賭博に甘い対応をする巨人とは違い、阪神がオ・スンファン(呉昇桓)の獲得に乗り出すことはないだろう
巨人の機関紙である報知新聞が「阪神、来季も韓流補強」と題し、阪神で守護神として活躍したオ・スンファン投手を補強リストに加える可能性があると書いています。
ただ、このシナリオはまずないと言えるでしょう。“投手の能力とは別の理由” で球団側が獲得に難色を示すと考えられるからです。
14、15年に阪神で2年連続最多セーブの呉昇桓(オ・スンファン)投手(35)の代理人とも強固なパイプを築いている。今オフはカージナルスからFAとなり、所属先が決まっていない。ドリス、マテオ、モレノとリリーフ助っ人がそろっており、早急に獲得する予定はないが、チーム事情が変われば、再び補強リストに加える可能性もある。
「選手層次第で獲得もあり得る」という書き方を報知新聞はしています。しかし、これは巨人軍の論理であり、阪神タイガースが示した価値観とは異なるものだからです。
1:阪神がオ・スンファンとの残留交渉を打ち切った理由
雑誌『Number』で鈴木忠平氏が阪神がオ・スンファン投手との残留交渉を打ち切った理由を紹介しています。
- 2015年12月頭の時点でオ・スンファンと阪神はほぼ合意に達していた
- 同年12月7日:オ・スンファンに不法賭博容疑があるとメディアが報じる
- 12月11日:阪神が交渉打ち切りを決める
- 12月30日:オ・スンファンが単純賭博罪で略式起訴
阪神は野球協約第180条にある「賭博行為の禁止及び暴力団員等との交際禁止」を “疑惑” の段階で遵守したと言えるでしょう。

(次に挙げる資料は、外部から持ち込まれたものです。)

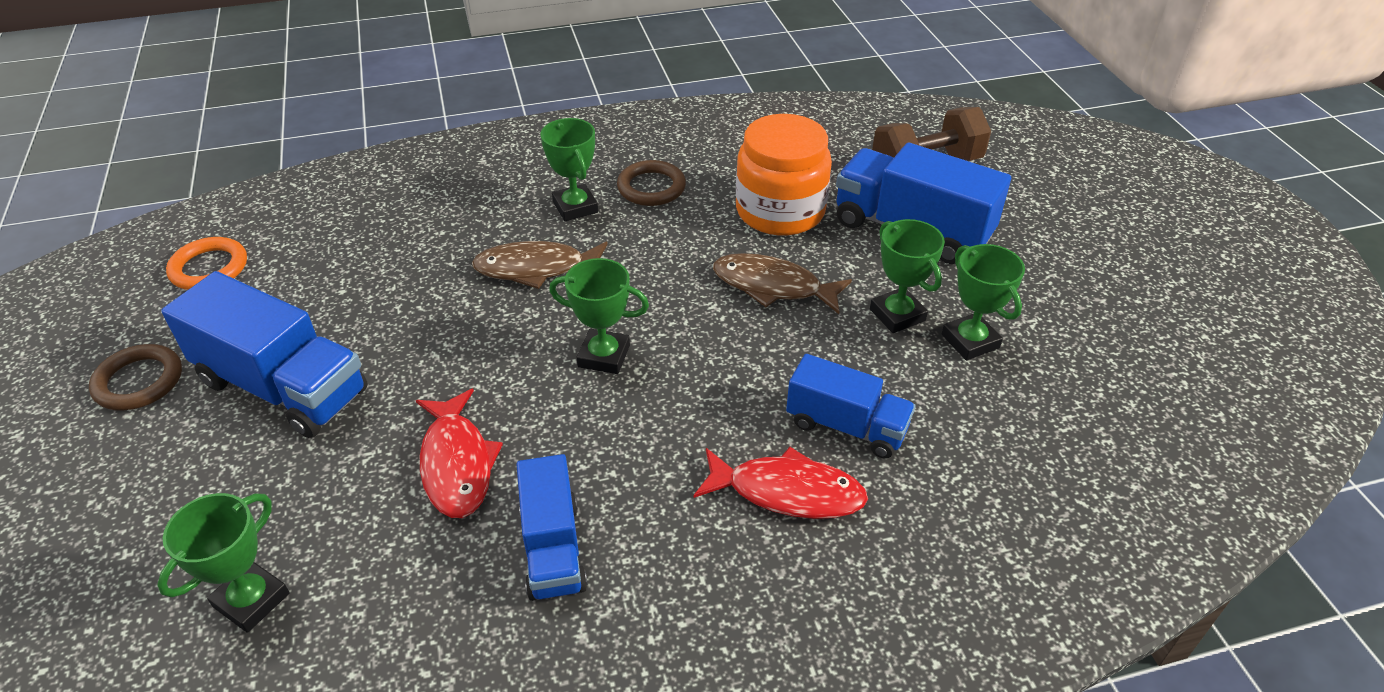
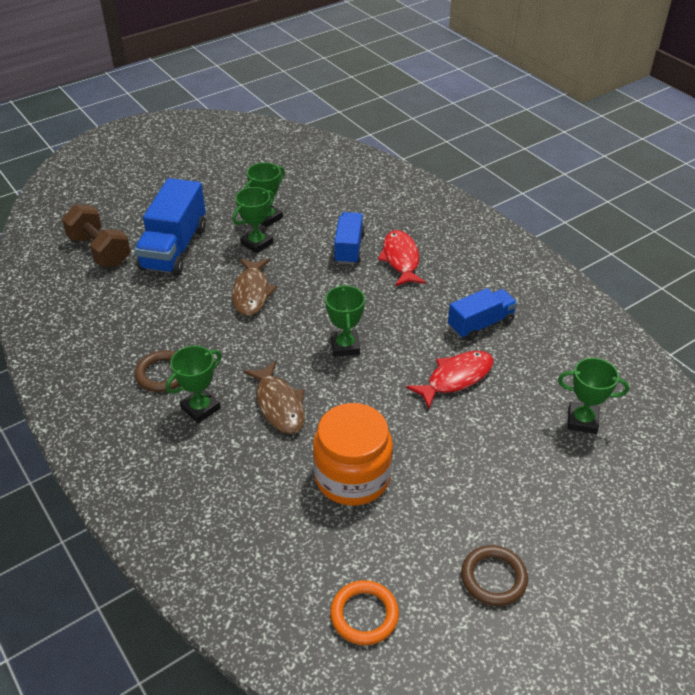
camera: 110 degrees left, 0 degrees up
blue truck [161,271,368,438] -> none
orange jar [736,114,832,236] -> orange jar moved to [313,403,393,506]

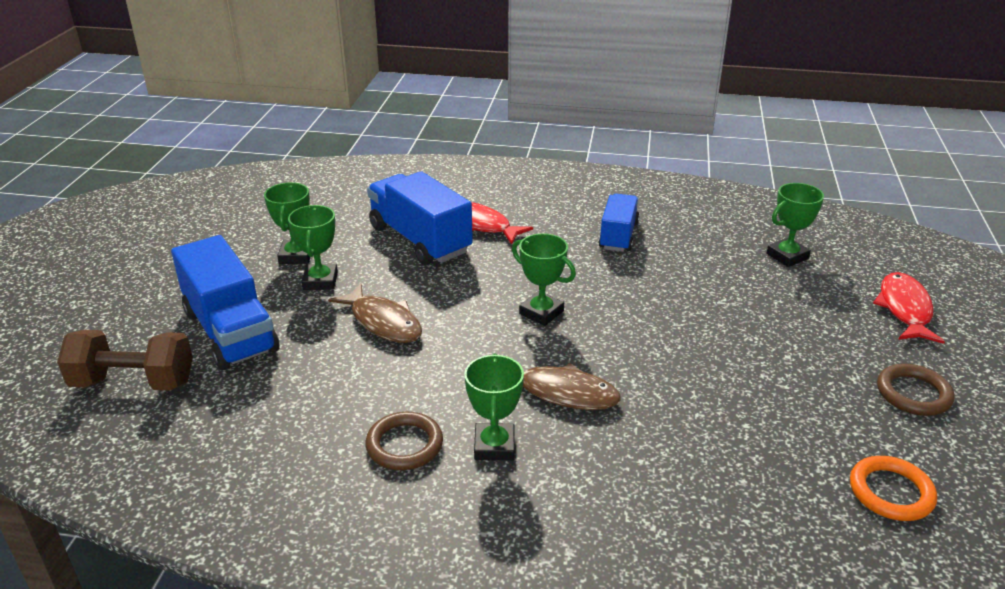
camera: 45 degrees left, 10 degrees down
orange jar [313,403,393,506] -> none
blue truck [333,212,365,265] -> blue truck [367,171,473,265], size x1.60
red fish [406,351,493,409] -> red fish moved to [873,272,945,344]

鈴木忠平氏が記事で紹介しているように、阪神は賭博など問題行為には厳しい姿勢を採る球団なのです。したがって、報知新聞が描くシナリオが現実のものとなる可能性はかなり低いと言わざるを得ません。
2:グレーの段階で決別した阪神がクロと判明した選手の獲得に乗り出すのか?
阪神タイガースはオ・スンファン投手の嫌疑が「グレーの段階」で決別を選択しました。そのため、再び獲得に乗り出す可能性は低いと思われます。

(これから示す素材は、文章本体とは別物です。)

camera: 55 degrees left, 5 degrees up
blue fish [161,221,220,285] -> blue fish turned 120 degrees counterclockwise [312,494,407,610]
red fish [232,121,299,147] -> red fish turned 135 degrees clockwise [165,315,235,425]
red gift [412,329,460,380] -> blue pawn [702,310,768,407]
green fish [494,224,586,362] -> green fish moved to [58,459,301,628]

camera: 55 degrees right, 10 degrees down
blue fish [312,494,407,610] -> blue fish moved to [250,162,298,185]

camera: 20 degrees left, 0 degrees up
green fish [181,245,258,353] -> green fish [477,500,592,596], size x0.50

「クロ」となった選手でも、罪を償ったのであれば再チャンスは与えられるべきでしょう。しかし、再チャンスは与えられるべきですが、与えなければならないものではありません。これは “正直者” がバカを見ることがないようにするための措置です。
問題行為に手を染めても、絶対に再チャンスの機会が与えられることが保証されているのであれば、更生しようとしない者が出てくるリスクがあるからです。
オ・スンファン投手の場合は「プロ野球で再度プレーする機会は与えられるべき」ですが、「阪神が再びプレー機会を与えなければならないということではない」のです。

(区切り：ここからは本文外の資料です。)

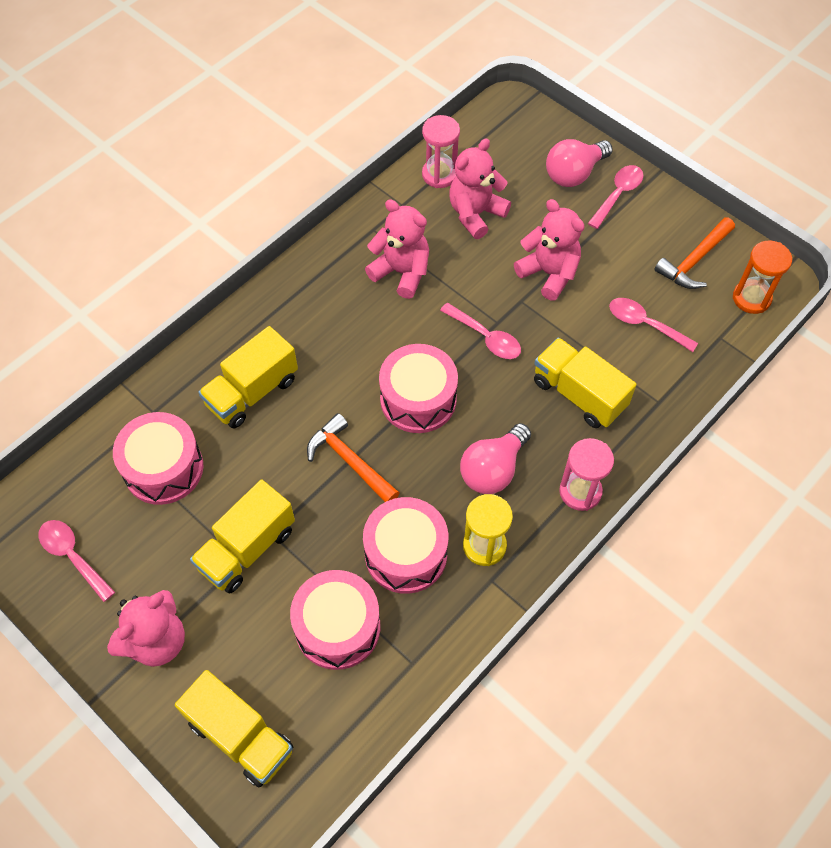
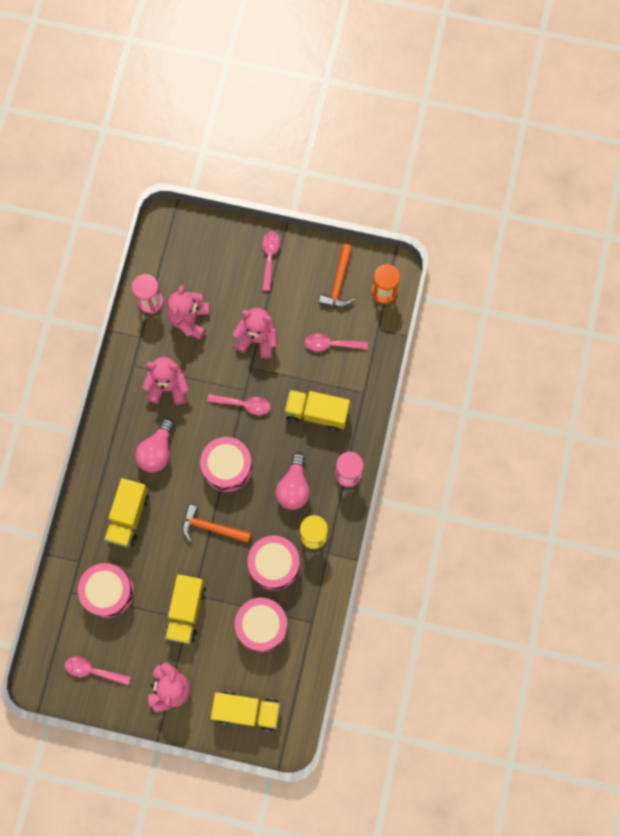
camera: 30 degrees left, 15 degrees up
pink light bulb [546,139,613,187] -> pink light bulb moved to [135,418,174,473]

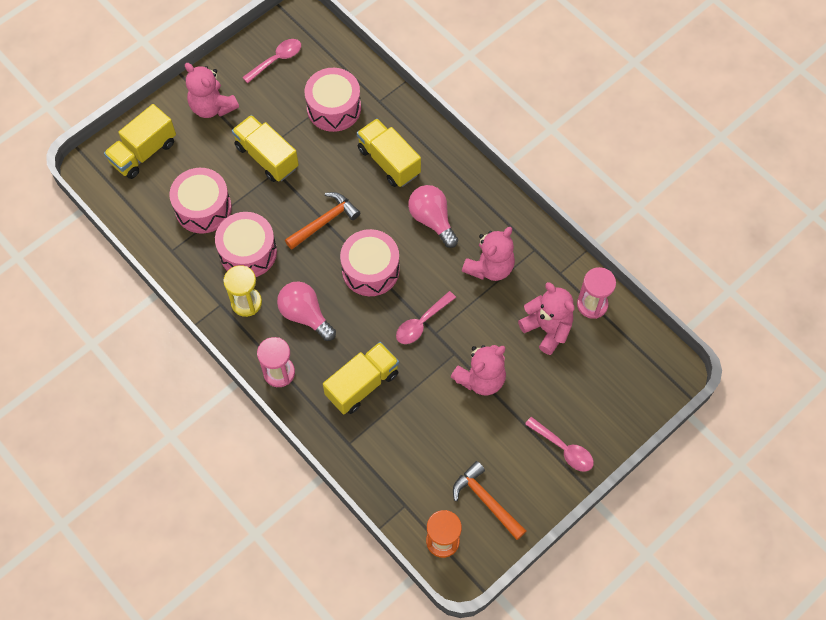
camera: 125 degrees right, 10 degrees down
pink spoon [305,333,368,352] -> none

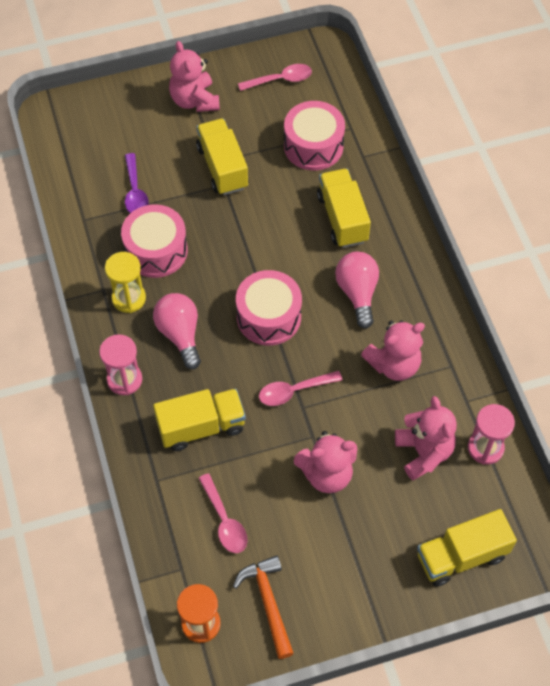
camera: 25 degrees right, 5 degrees down
yellow truck [104,104,176,179] -> yellow truck moved to [417,509,517,586]
pink drum [169,168,232,234] -> purple spoon [125,153,149,213]
orange hammer [285,192,360,250] -> none
pink spoon [525,417,594,472] -> pink spoon moved to [198,473,248,553]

野球協約第180条を理由に阪神はオ・スンファン投手との残留交渉を2015年12月に打ち切っているのです。したがって、賭博や暴力団員との関わりに対する阪神の “チーム事情” が変わらないかぎり、オ・スンファン投手の獲得に阪神が乗り出す可能性はないと言えるでしょう。
「球界の顔」として振る舞う伝統球団である巨人軍が野球協約に忠実ではなく、賭博や暴力団員との関わりで揺れたこととは対称的です。「巨人軍は紳士たれ」というスローガンが “掛け声倒れ” になっている現状を報知新聞は重く見る必要があると言えるのではないでしょうか。